Texto selecionado:
--------
Arquidiocese de Braga -
26 novembro 2021
"Sinodalidade não é visitar um website, preencher um inquérito online e… está feito!"
DACS
Evento do "The Tablet" abordou a sinodalidade, a falta de confiança de algumas pessoas no processo sinodal, a Igreja doméstica e a compaixão que é necessário haver com os sacerdotes que "não querem saber do processo".
Ontem, entre as 19h00 e as 20h00, decorreu o evento inaugural do “Synod Watch” do jornal “The Tablet”, que contou com Clare Watkins e Nicola Brady como oradoras.
Clare Watkins é uma Teóloga professora de Eclesiologia e Teologia Prática na Universidade de Roehampton. Recentemente publicou o livro “Divulgação da Igreja: uma eclesiologia aprendida com conversas na prática”. A obra apresenta uma proposta para uma abordagem de “teologia total” que reconhece a prática como um elemento totalmente necessário e tradicional na busca da compreensão pela fé.
É também directora da Rede de Investigação em Teologia e Acção.
Nicola Brady é presidente do Comité de Direcção Sinodal do Caminho Sinodal da Igreja Católica Irlandesa. Nomeada pela Conferência dos Bispos da Irlanda na Assembleia Geral da Primavera, Brady tem um Doutoramento em História da Igreja. É a Secretária Geral do Conselho Irlandês de Igrejas e Secretária Adjunta do Encontro Inter-eclesial Irlandês, onde facilita a construção de relações entre as Igrejas Cristãs na ilha da Irlanda e a acção colaborativa em questões de interesse comum.
Nicola tem experiência particular na área de construção da paz baseada na fé na ilha da Irlanda e internacionalmente, incluindo defesa dos direitos humanos, apoio às vítimas / sobreviventes e facilitação do diálogo cívico.
O evento, intitulado “Uma Igreja Sinodal: a jornada começa” e realizado através do Zoom, teve cerca de 80 pessoas a assistir e foi moderado por Christopher Lamb, correspondente de Roma do “The Tablet”.
Diálogo e escuta
O moderador começou por parabenizar e questionar Nicola sobre o seu trabalho como presidente do Comité, perguntando-lhe como tinha surgido a sua nomeação.
“Quando os bispos me perguntaram se queria este cargo, foi no sentido de todo o trabalho que eu já havia realizado na Conferência Episcopal, nomeadamente no Gabinete de Justiça e Paz, e no Conselho de Igrejas. O trabalho idealizado seria com realce na inclusão e diálogo e, apesar de esta ser uma posição voluntária e de eu já ter um trabalho a full time, senti que era o tempo certo para a aceitar”, explicou Nicola.
O impacto da crise dos abusos foi devastador, foi muito, muito duro. Sobretudo para as vítimas, claro, mas também teve muito impacto na fé das pessoas. Tivemos que passar por um processo muito doloroso, de revelações muito difíceis, mas estamos a emergir dele com humildade, a aprender lições com tudo o que aconteceu, de caminho à cura e reconciliação.
--------
Dados fornecidos:

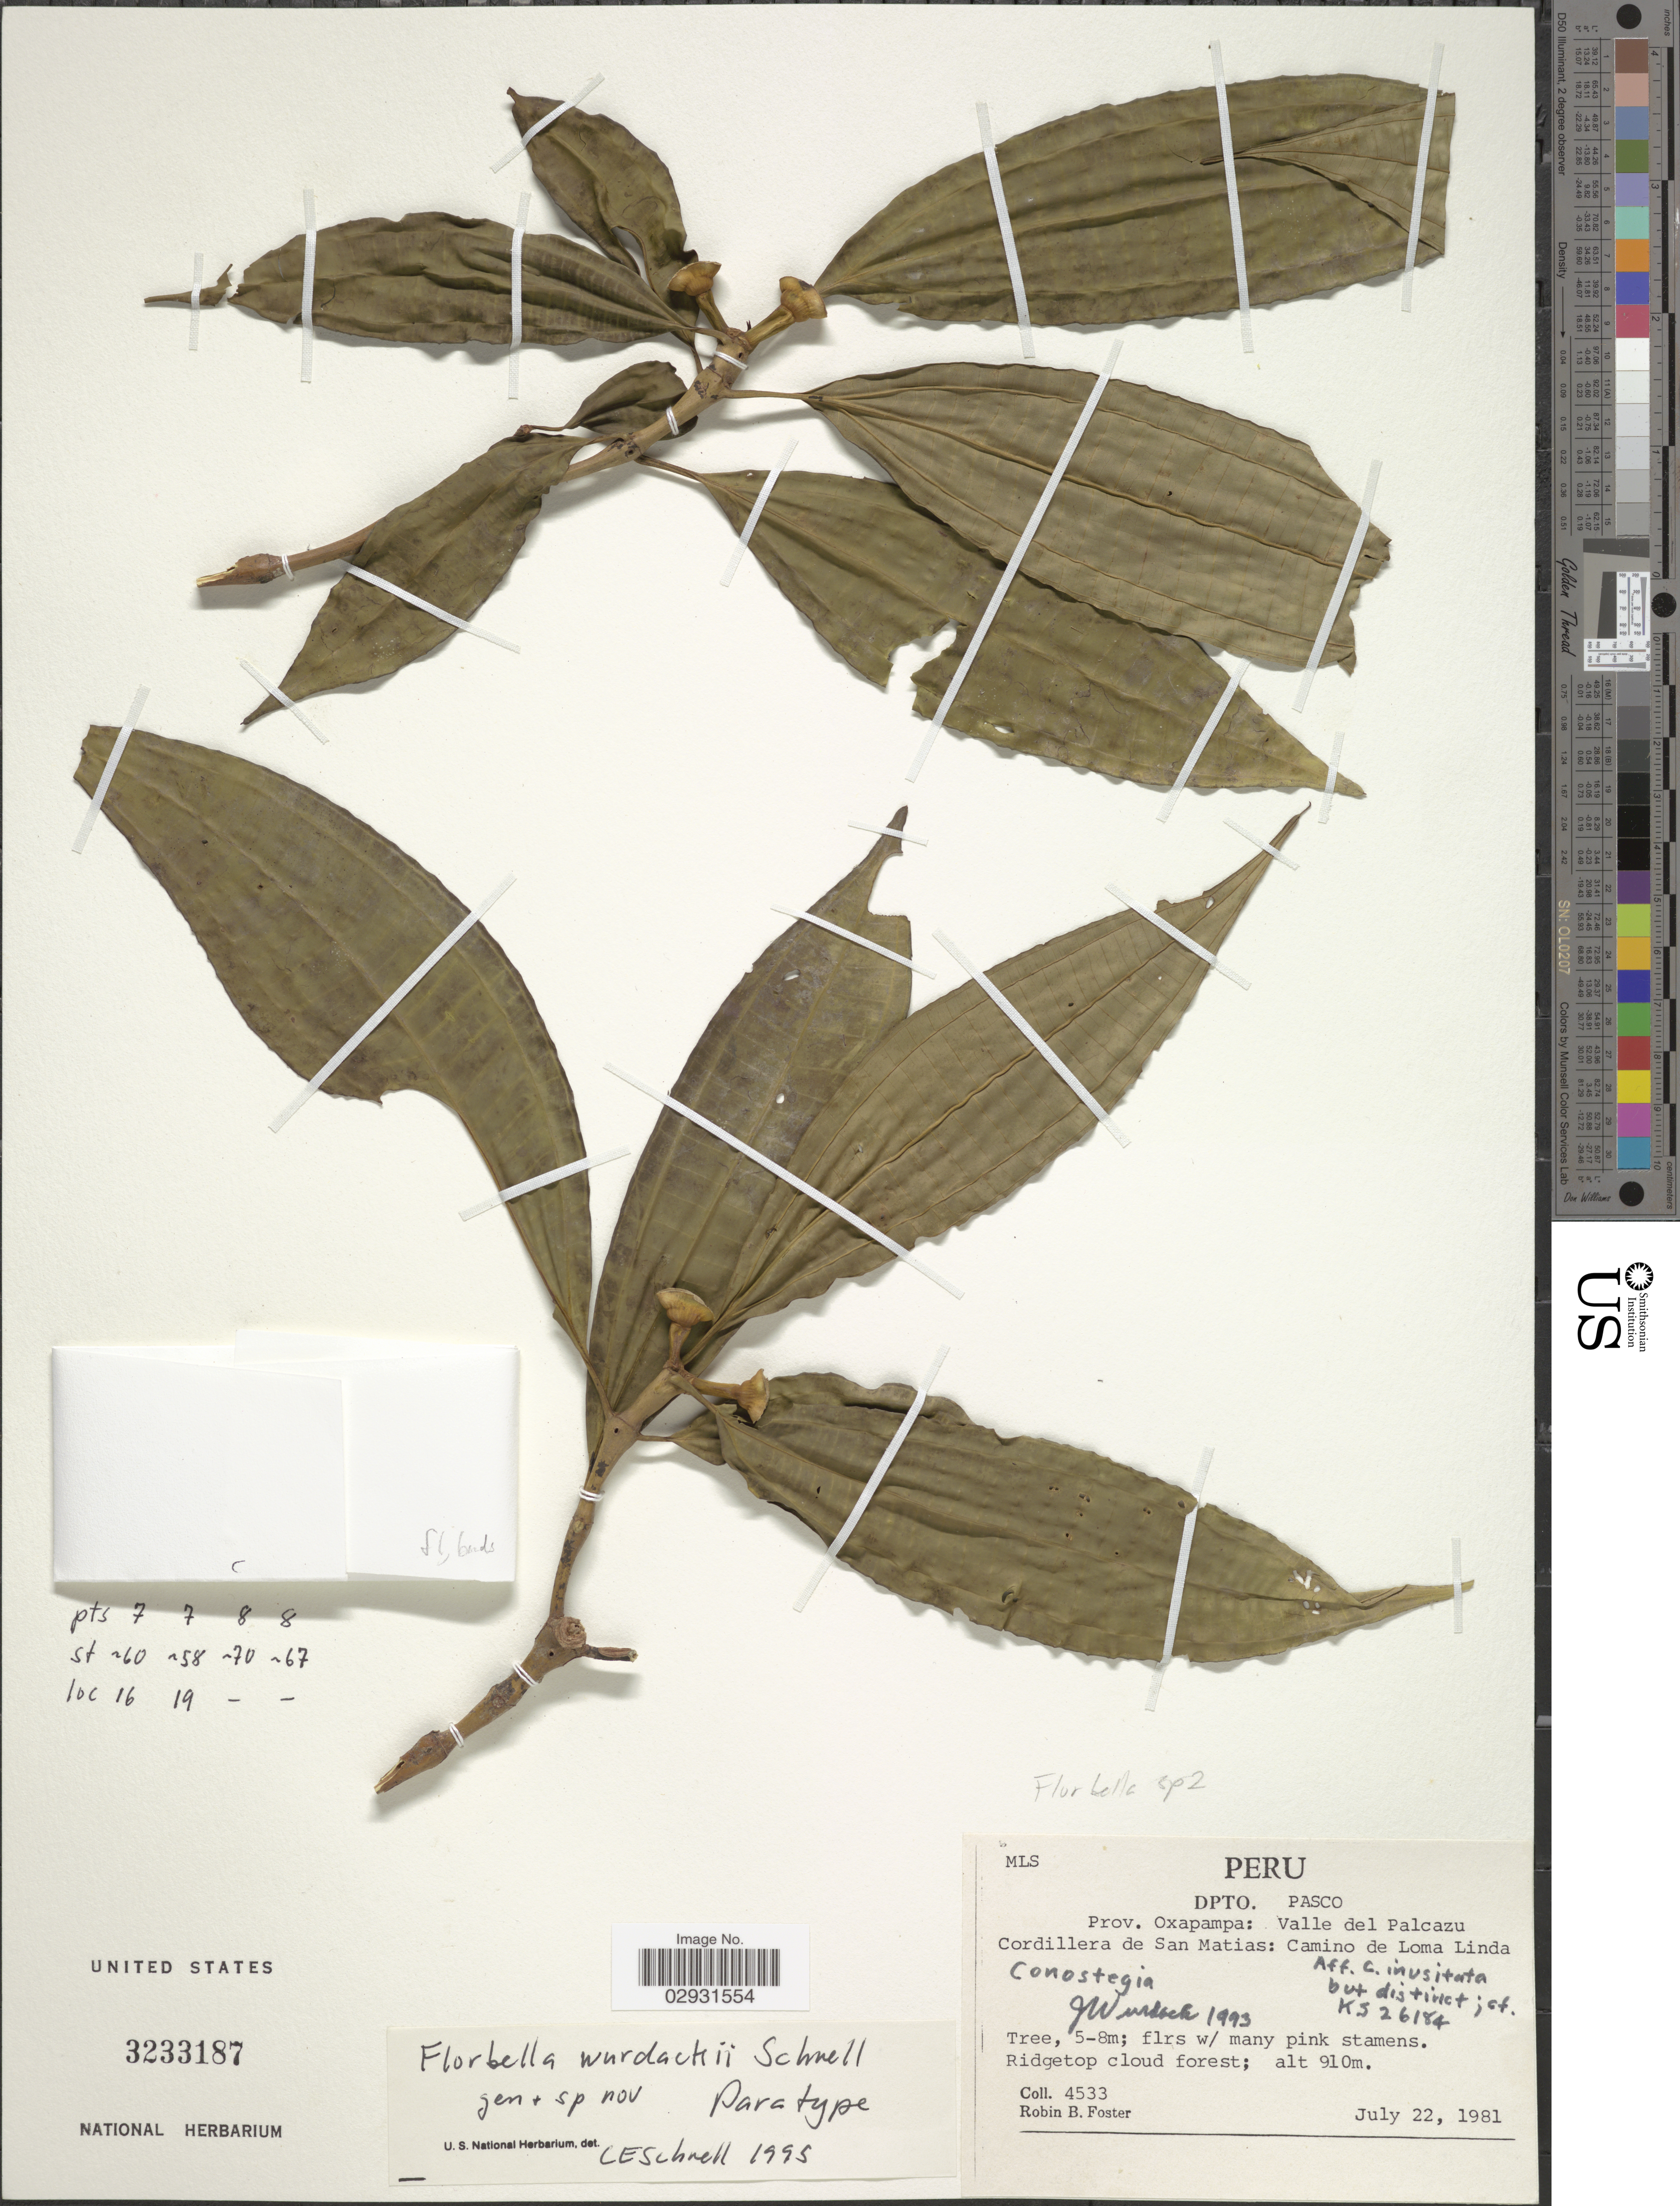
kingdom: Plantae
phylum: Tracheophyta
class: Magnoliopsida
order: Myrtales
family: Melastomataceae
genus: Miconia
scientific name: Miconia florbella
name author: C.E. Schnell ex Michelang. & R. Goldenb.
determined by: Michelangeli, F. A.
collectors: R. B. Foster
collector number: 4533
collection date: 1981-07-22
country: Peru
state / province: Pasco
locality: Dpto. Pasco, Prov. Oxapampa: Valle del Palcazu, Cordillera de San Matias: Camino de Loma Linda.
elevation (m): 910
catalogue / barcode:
--------
Exercício A: Transcreva fielmente, a partir do texto selecionado, o trecho que se inicia com as palavras que contêm "É também directora" e termina em "do diálogo cívico.".
Exercício B: Segundo o texto selecionado, quem moderou o evento?

Resposta correta A:
É também directora da Rede de Investigação em Teologia e Acção.
Nicola Brady é presidente do Comité de Direcção Sinodal do Caminho Sinodal da Igreja Católica Irlandesa. Nomeada pela Conferência dos Bispos da Irlanda na Assembleia Geral da Primavera, Brady tem um Doutoramento em História da Igreja. É a Secretária Geral do Conselho Irlandês de Igrejas e Secretária Adjunta do Encontro Inter-eclesial Irlandês, onde facilita a construção de relações entre as Igrejas Cristãs na ilha da Irlanda e a acção colaborativa em questões de interesse comum.
Nicola tem experiência particular na área de construção da paz baseada na fé na ilha da Irlanda e internacionalmente, incluindo defesa dos direitos humanos, apoio às vítimas / sobreviventes e facilitação do diálogo cívico.

Resposta correta B: Christopher Lamb, correspondente de Roma do “The Tablet”.